Tiago Gouveia, extremo formado no Benfica e atualmente emprestado ao Nice, abordou o período de incerteza que atravessou recentemente no clube encarnado.
Tiago Gouveia, formado no Benfica e atualmente emprestado ao Nice, falou sobre as dificuldades e dúvidas que viveu nos últimos meses enquanto ainda estava ligado ao clube encarnado.
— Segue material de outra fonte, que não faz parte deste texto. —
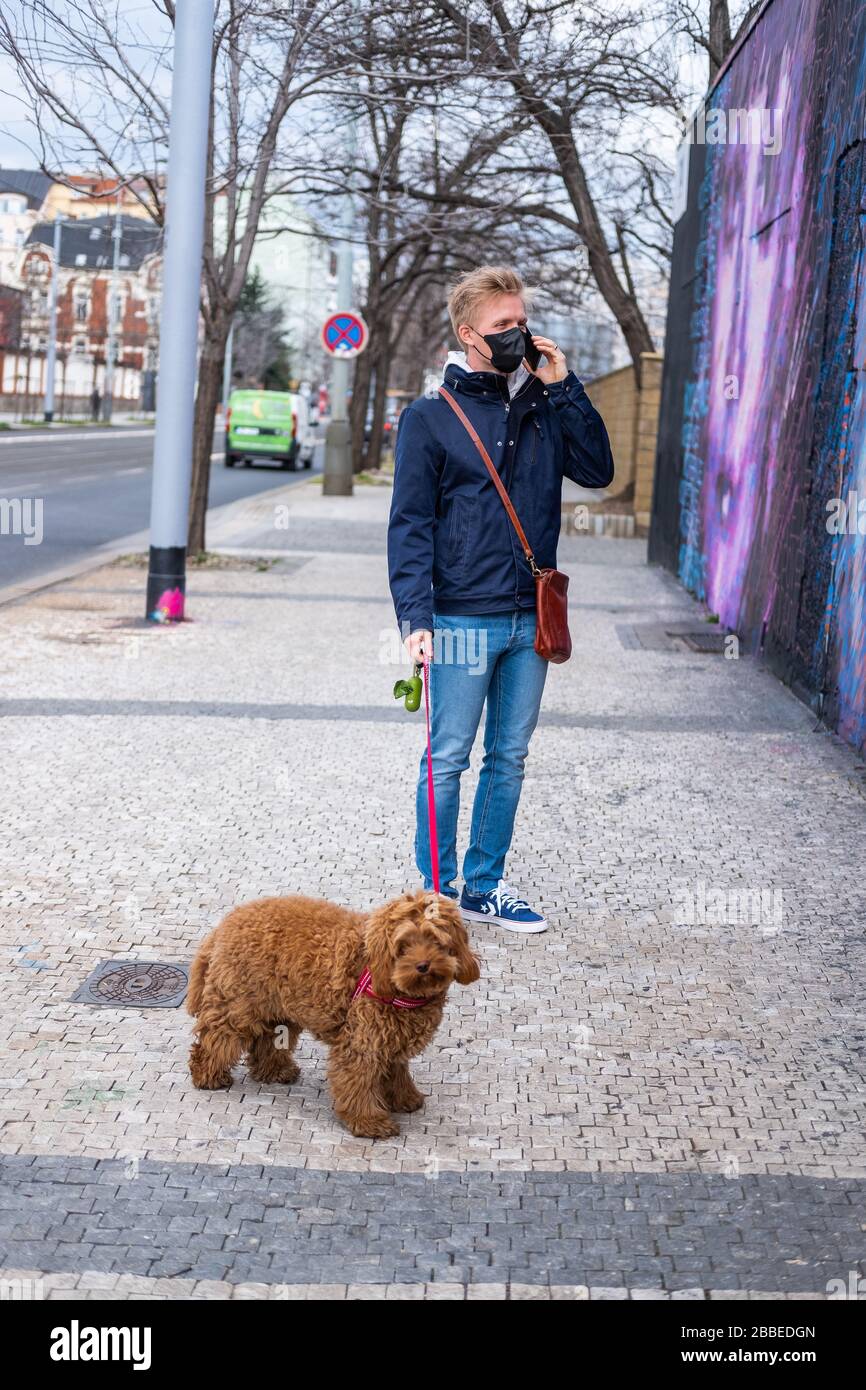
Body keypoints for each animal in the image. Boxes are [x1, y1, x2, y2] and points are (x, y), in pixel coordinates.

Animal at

«Em 10 minutos ou 15 minutos, sempre tive aquele dilema: Ok, jogo simples e caio nas graças e [eles pensam] ‘ok, ele jogou simples, não perdeu as bolas, está tudo bem e é um jogador confiável para a equipa’, ou vou assumir os riscos e se calhar em duas bolas que eu tenho em 10 minutos, perco as duas a tentar assumir riscos e eles depois cortam-me porque eu em duas bolas não consegui passar por ninguém. Esse foi um dilema com o qual eu me deparei durante muito tempo e era algo que me comia a cabeça porque eu não sabia muito bem o que fazer. Para mim, a minha vida [no Benfica] dependia sempre daqueles 10 ou 15 minutos em que eu entrava em campo porque ou eu fazia alguma coisa de especial para poderem olhar para mim de maneira diferente, ou eu não fazia nada e também não olhavam para mim de maneira nenhuma», afirmou o jogador português.
Tiago Gouveia também abordou a evolução de Schjelderup no Benfica, destacando que a confiança e a continuidade foram essenciais para o seu crescimento, sublinhando que o espaço para errar acabou por ser decisivo no sucesso do jovem jogador.